Il y a parfois, dans un même article, deux récits qui s’opposent. Celui du Figaro en est un exemple frappant : un titre accusant LFI « d’instrumentaliser » le comité de suivi des violences en milieu scolaire, et un article qui, lui, décrit un travail transpartisan, rigoureux, et assumé. Le titre ne reflète pas l’enquête : il la contredit. Il ne sert pas à informer, mais à rassurer un milieu inquiet de perdre le contrôle du récit et, peut-être, du contrôle sur ses propres pratiques.
Pour soutenir cette fiction d’une instrumentalisation, encore fallait-il me décrire comme une femme influençable, entraînée par un collègue présenté comme le stratège du duo. Cette idée – que je serais sous la coupe de Paul Vannier – est non seulement fausse, mais profondément sexiste. On n’imagine jamais l’inverse : que lui serait instrumentalisé par la majorité ou par le gouvernement. On n’imagine jamais qu’un homme puisse être « influencé ». Mais une femme, si. Cette asymétrie est révélatrice. Elle dit combien, dans certains récits médiatiques, l’autonomie des femmes politiques reste suspecte, fragile, réductible.
Le Figaro ne dit pas ce qui dérange vraiment : si j’étais la marionnette qu’il suggère, comment aurais-je convaincu mon collègue LFI de venir avec moi rencontrer deux ministres du gouvernement actuel – Gérald Darmanin, le garde des Sceaux, et Édouard Geffrey, ministre de l’Éducation ? Comment aurions-nous obtenu leur soutien explicite pour consolider nos travaux et conforter la proposition de loi ? Comment ces ministres auraient-ils légitimé, salué et encouragé un texte que nous avons co-construit, si ce travail n’avait pas été sérieux, équilibré et transpartisan ?

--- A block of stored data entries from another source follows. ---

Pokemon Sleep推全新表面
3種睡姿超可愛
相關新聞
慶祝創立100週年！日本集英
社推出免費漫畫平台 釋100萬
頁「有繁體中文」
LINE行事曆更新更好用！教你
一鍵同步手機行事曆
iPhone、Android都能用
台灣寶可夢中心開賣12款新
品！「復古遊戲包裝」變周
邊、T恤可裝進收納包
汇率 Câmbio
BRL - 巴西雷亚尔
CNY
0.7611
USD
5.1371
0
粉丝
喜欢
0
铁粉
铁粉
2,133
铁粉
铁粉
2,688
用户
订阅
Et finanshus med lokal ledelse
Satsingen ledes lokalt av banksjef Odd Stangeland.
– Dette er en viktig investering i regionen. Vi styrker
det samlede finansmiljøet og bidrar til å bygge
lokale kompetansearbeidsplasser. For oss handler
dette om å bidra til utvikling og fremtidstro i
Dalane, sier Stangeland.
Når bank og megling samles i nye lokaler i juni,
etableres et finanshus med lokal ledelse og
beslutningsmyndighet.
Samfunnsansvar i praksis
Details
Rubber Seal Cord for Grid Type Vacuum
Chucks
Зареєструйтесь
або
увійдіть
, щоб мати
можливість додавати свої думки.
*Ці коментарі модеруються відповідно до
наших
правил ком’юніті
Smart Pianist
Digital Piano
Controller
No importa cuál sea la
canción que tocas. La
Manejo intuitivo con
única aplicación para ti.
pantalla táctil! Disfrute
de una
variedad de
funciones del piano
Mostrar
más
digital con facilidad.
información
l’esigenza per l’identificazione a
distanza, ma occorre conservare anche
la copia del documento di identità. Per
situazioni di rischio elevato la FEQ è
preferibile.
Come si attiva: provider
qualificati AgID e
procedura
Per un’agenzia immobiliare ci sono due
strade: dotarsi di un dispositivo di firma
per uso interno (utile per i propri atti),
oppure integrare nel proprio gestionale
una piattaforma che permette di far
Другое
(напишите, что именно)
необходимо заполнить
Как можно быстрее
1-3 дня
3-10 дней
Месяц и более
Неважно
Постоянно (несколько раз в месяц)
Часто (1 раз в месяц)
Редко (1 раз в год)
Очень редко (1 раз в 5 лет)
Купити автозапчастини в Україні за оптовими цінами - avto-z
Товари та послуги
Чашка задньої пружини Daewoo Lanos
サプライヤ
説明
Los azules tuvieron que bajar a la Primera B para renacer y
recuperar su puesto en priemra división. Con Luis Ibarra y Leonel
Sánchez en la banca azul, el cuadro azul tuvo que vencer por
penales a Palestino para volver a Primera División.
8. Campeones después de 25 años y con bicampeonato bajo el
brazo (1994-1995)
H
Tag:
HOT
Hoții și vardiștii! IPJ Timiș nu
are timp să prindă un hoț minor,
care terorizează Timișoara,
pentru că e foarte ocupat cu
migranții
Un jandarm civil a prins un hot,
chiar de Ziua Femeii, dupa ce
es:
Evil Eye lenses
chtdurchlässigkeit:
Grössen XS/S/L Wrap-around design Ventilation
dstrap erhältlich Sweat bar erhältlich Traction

Ce qui perturbe véritablement certains milieux conservateurs, ce n’est pas mon collègue LFI. Ce n’est pas moi. C’est que notre travail avance. Qu’il produit des effets. Qu’il ouvre des portes. Qu’il mobilise l’État. Qu’il déclenche des décisions. Qu’il agit, concrètement, pour mieux protéger les enfants. Et cela rend caducs tous les récits commodes qui cherchent à réduire cette démarche à une manœuvre idéologique.
La rhétorique de l’instrumentalisation ne résiste pas aux faits. Elle ne sert qu’à occulter l’essentiel : les violences subies par les enfants, la nécessité de renforcer les contrôles, et l’urgence de mettre fin à un système d’autoprotection institutionnelle qui a trop longtemps prévalu. Face à cela, le titre du Figaro apparaît pour ce qu’il est : un écran de fumée, doublé d’un réflexe misogyne. Une façon ancienne de disqualifier un travail politique, faute de pouvoir en contester le contenu.
On doit enfin rappeler une réalité très méconnue : dans la plupart des rédactions, les journalistes ne sont pas les auteurs du titre final. Le retitrage est une pratique quotidienne, presque industrielle, confiée aux secrétaires de rédaction ou aux éditeurs, qui adaptent — parfois, hélas, qui tordent — le sens d’un article pour répondre à une ligne éditoriale, à un public ou à une stratégie d’audience. C’est sans doute ce qui explique ici l’écart flagrant entre l’article, sérieux et documenté, et le titre choisi, qui en oriente la lecture avant même qu’elle ne commence.
Protéger les enfants mérite mieux que des caricatures. Et la presse mérite mieux que cela aussi.